In two reports in the journal Nature Genetics, scientists have published the genomes of African rice and a wild relative of the tomato.
There are good reasons why these two never really caught on the way their better-known kin did. The Asian species of rice is more productive and easier to process than African rice. The wild tomato, Solanum pennellii, is poisonous.
But experts say they have other virtues. For one, they can grow in harsher environments, an increasingly important trait in a changing global climate.
Food for a crowded planet
Climate change is complicating crop production, even as the number of people needing to be fed is expected to grow by 2 billion or more in four decades. “And that’s a pretty scary scenario,” said University of Arizona plant biologist Rod Wing.
Wing said scientists around the world are working to develop more productive rice varieties that require less water, fertilizer and pesticides, and can grow on less productive land.
African rice can better handle drought, poor soils and weeds than Asian rice.

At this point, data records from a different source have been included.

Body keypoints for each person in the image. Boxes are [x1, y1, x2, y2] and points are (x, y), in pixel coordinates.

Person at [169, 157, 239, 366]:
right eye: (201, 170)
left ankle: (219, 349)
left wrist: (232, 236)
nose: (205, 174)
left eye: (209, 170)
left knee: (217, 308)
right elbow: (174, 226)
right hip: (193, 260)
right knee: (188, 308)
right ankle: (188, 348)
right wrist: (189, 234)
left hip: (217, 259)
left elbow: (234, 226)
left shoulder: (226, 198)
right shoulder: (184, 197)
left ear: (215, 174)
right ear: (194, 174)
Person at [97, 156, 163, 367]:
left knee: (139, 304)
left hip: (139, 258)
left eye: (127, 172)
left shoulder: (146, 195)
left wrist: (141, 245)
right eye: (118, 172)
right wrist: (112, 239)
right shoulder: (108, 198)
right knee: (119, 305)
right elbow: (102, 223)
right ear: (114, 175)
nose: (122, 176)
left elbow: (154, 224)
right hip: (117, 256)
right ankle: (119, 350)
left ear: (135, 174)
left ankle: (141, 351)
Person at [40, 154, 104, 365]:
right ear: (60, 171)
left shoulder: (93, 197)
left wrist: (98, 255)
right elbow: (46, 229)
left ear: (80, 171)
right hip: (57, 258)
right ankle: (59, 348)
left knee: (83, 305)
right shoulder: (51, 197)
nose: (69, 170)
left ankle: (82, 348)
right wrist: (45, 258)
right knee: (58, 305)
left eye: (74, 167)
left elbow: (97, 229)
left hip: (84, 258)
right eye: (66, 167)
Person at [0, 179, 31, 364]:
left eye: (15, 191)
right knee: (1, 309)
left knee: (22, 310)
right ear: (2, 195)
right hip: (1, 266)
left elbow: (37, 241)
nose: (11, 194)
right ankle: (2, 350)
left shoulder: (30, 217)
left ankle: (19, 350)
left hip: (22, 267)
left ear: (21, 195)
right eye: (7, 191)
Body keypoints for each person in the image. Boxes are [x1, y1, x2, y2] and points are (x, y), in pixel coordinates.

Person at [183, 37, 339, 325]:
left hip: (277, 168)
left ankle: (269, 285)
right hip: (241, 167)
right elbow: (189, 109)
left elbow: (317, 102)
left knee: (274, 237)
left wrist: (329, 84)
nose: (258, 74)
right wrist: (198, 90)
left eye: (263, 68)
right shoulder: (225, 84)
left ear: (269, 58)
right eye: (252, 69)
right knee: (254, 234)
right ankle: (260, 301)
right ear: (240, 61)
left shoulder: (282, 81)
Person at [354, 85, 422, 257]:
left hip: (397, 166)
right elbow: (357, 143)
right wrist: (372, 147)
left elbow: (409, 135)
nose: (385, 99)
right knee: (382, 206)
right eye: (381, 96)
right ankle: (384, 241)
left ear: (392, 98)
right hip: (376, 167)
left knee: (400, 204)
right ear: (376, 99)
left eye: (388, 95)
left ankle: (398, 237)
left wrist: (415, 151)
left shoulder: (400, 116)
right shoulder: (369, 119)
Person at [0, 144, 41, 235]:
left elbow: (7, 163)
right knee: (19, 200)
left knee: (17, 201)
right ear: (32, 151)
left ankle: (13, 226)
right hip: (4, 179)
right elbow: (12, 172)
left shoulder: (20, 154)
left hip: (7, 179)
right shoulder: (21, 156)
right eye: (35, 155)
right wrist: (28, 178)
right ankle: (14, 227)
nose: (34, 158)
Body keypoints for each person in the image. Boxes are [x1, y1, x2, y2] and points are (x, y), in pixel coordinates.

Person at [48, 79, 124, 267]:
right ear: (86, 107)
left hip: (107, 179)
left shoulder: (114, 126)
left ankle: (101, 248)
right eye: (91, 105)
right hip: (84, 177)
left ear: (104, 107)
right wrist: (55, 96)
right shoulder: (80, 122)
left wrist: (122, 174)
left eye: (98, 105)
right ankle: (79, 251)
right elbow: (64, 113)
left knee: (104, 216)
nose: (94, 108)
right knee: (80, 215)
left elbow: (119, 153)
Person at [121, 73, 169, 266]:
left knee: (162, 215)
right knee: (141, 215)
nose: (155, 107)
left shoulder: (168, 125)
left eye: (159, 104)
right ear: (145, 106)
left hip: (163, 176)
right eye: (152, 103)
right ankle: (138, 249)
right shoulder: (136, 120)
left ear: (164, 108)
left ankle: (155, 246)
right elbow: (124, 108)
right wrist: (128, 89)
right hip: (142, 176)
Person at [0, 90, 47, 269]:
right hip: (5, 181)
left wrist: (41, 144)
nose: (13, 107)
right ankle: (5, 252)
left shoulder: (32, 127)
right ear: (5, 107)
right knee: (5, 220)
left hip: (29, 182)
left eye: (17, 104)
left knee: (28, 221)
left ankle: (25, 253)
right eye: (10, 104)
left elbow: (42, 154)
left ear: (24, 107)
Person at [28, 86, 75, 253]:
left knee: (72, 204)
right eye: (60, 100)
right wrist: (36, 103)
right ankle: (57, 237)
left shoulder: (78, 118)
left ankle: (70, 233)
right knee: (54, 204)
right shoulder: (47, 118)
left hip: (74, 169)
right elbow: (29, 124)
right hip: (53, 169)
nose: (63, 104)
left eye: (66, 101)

With the complete DNA sequence that Wing and colleagues published, scientists can now try to find the genes that control those traits and breed them into new rice varieties quicker than before.
Tomato's country cousin
Similar motives drove the researchers who sequenced the genome of the wild tomato.

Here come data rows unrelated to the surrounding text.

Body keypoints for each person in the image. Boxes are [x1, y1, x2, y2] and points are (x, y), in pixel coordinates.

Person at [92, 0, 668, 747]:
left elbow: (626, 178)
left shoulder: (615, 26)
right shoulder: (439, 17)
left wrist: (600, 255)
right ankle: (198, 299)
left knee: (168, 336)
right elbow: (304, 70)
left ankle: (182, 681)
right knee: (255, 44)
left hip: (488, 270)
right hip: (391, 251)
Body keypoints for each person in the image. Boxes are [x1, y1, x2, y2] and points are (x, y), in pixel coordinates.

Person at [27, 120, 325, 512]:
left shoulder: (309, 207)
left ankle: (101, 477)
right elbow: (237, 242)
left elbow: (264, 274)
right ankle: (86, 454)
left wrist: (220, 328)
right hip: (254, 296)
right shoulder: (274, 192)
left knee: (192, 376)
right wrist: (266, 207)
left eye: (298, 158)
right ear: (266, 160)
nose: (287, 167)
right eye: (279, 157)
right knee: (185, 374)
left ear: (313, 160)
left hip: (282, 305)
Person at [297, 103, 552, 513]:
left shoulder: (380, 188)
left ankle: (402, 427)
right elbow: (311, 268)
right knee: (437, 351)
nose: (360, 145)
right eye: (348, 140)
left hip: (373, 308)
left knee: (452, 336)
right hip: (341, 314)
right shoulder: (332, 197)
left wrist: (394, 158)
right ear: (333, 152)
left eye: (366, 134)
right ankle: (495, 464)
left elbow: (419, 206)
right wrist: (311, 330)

This South American plant can tolerate the dry conditions in its Andean homeland better than conventional tomatoes, and can handle saltier soils.
The detailed new genetic map identified the genes likely responsible for these traits.
And it could help rescue the notoriously bland supermarket tomato. The researchers found differences between wild and commercial tomatoes in the genes that contribute to tomatoes’ flavor and aroma.
“Even though these wild tomatoes definitely don’t taste better, this population gives us an indication of where the taste is coming from,” said bioinformatics expert and study co-author Bjorn Usadel, currently at RWTH Aachen University in Germany.
Usadel added that the genome data will also help ensure that new varieties bred from the wild tomato do not carry any of its poisonous genes.
“Even though this is a perfectly natural way to do things, of course we have to make sure that the tomatoes that result are really healthy and useful for consumers,” he said.